Hukum Kalah di Perbatasan: Nikah Dini Jadi Budaya

NUNUKAN – Fenomena pernikahan dini di wilayah perbatasan Indonesia-Malaysia, tepatnya di Pulau Sebatik, Kabupaten Nunukan, Kalimantan Utara, kembali menjadi sorotan. Di tengah kompleksitas persoalan sosial dan ekonomi, praktik menikah di bawah umur masih marak, menandakan lemahnya kesadaran hukum di masyarakat perbatasan.

Menanggapi kondisi ini, Pemerintah Desa Balansiku bersama Kantor Urusan Agama (KUA) Sebatik menggelar Gerakan Sadar (GAS) Pencatatan Nikah dan Dampak Pernikahan Dini, bertempat di Balansiku belum lama ini.

Kepala Desa Balansiku, Armansyah, mengakui masih banyak warganya yang menikah muda tanpa melalui jalur hukum resmi.

“Masih banyak warga kami yang menikah di bawah umur dan enggan mencatatkan pernikahannya di KUA. Padahal, akibatnya sangat serius, mulai dari tidak diakuinya status hukum pernikahan, anak yang kesulitan mendapat akta kelahiran, hingga perempuan yang kehilangan hak perlindungan hukum jika terjadi perceraian,” ujar Armansyah kepada wartawan, Selasa (11/11/2025) sore.

Menurutnya, kegiatan ini menjadi langkah konkret dalam membuka kesadaran hukum masyarakat agar tidak lagi memandang remeh pencatatan nikah.

“Kami ingin membuka wawasan masyarakat bahwa menikahkan anak di usia dini bukan solusi, melainkan awal dari banyak persoalan. Melalui kegiatan ini, kami berharap warga semakin memahami pentingnya pencatatan nikah sebagai bentuk tanggung jawab hukum dan moral,” ucapnya.

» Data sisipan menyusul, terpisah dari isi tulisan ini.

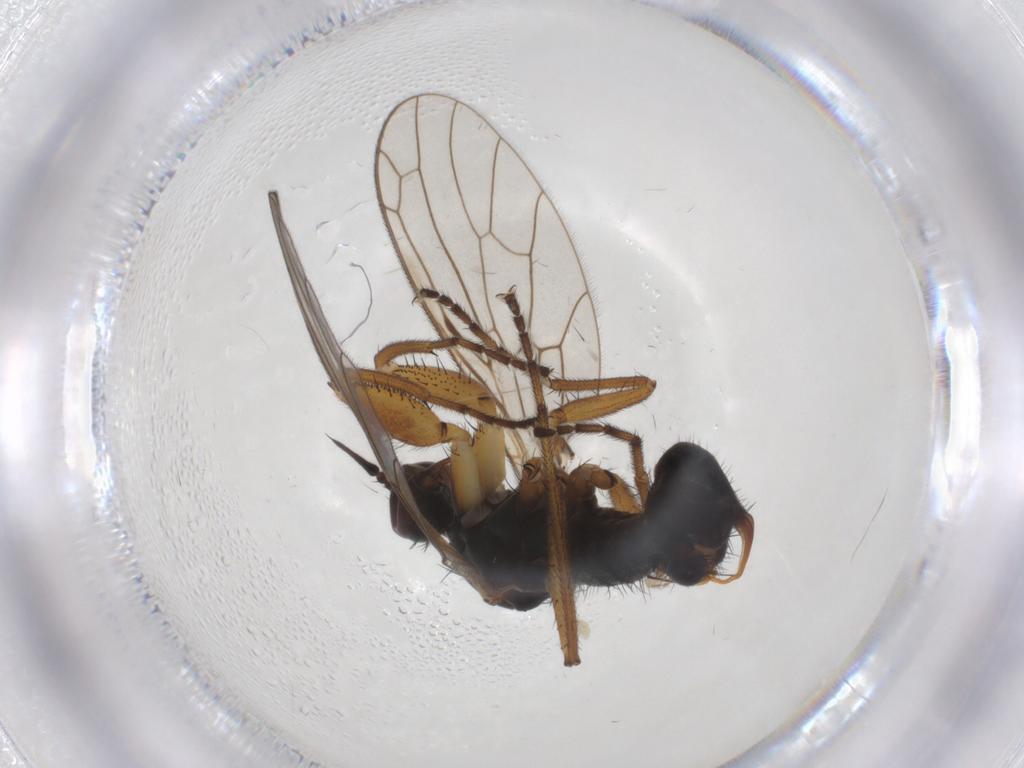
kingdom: Animalia
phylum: Arthropoda
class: Insecta
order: Diptera
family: Empididae
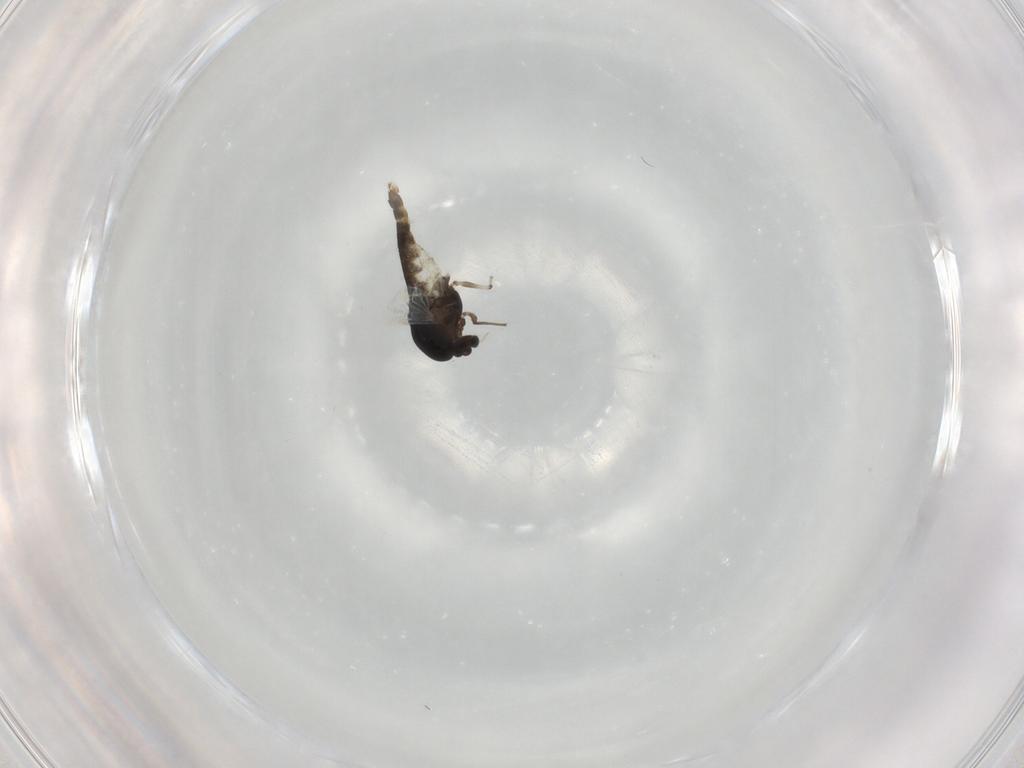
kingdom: Animalia
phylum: Arthropoda
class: Insecta
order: Diptera
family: Chironomidae
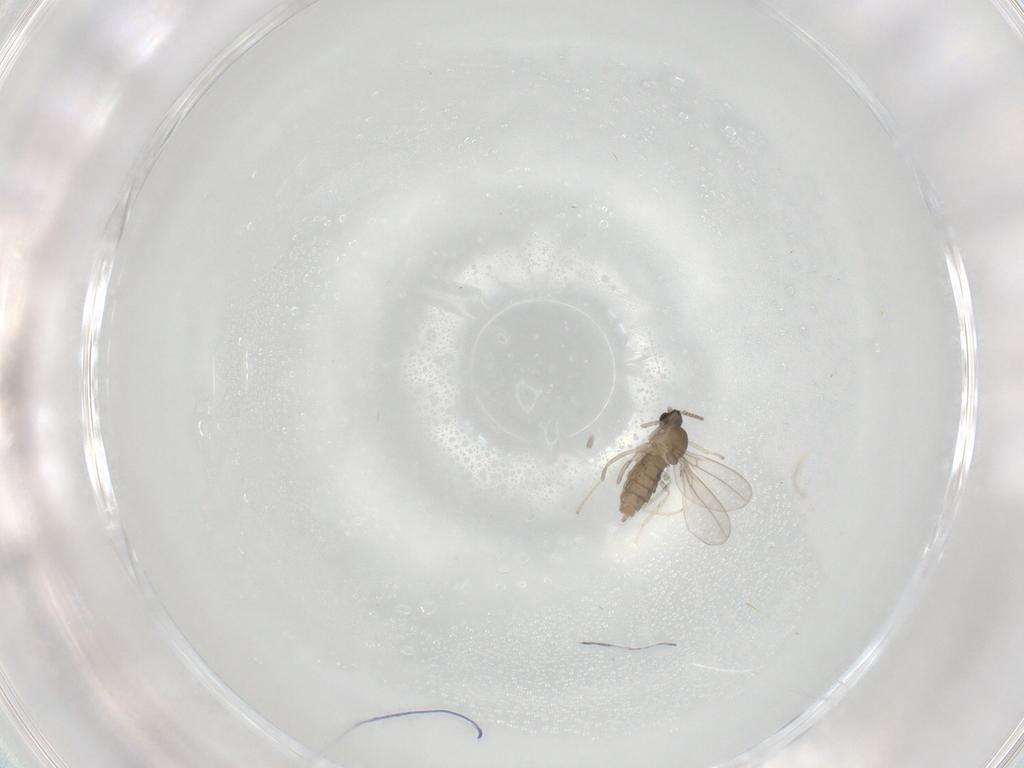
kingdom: Animalia
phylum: Arthropoda
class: Insecta
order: Diptera
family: Cecidomyiidae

Faktor ekonomi dan budaya disebut menjadi penyebab utama maraknya praktik pernikahan anak di wilayah perbatasan. Banyak keluarga yang menikahkan anak perempuan mereka dengan alasan agar tidak menjadi beban ekonomi atau terhindar dari pergaulan bebas. Namun, cara ini justru memunculkan masalah baru: kemiskinan yang berulang dan risiko sosial yang semakin besar.

Sementara itu, Kepala KUA Sebatik, Asmayadi, menegaskan pentingnya pencatatan nikah resmi sebagai dasar perlindungan hukum keluarga.

“Pernikahan yang tercatat secara resmi akan menjamin hak-hak suami, istri, dan anak. Dengan adanya buku nikah, pasangan bisa dengan mudah mengurus berbagai dokumen penting seperti akta kelahiran, kartu keluarga, BPJS, dan administrasi kependudukan lainnya,” ungkap Asmayadi Ia menyoroti pula dampak panjang dari pernikahan usia dini yang sering diabaikan.

“Banyak pasangan muda yang belum siap secara mental dan ekonomi. Akibatnya, rumah tangga mudah goyah. Bahkan, pernikahan dini menjadi salah satu penyebab tingginya angka stunting di wilayah perbatasan karena ibu muda belum siap secara fisik untuk melahirkan dan merawat anak,” katanya.

Menurutnya, masih ada hambatan dalam upaya menertibkan pencatatan nikah, mulai dari rendahnya pemahaman masyarakat, kendala biaya, hingga jarak tempuh menuju KUA.

“Kami dari KUA tidak hanya menunggu masyarakat datang, tetapi juga turun langsung ke lapangan untuk memberikan edukasi. Kami ingin memastikan bahwa setiap pernikahan di wilayah Sebatik tercatat dan sah secara hukum,” tegas Asmayadi.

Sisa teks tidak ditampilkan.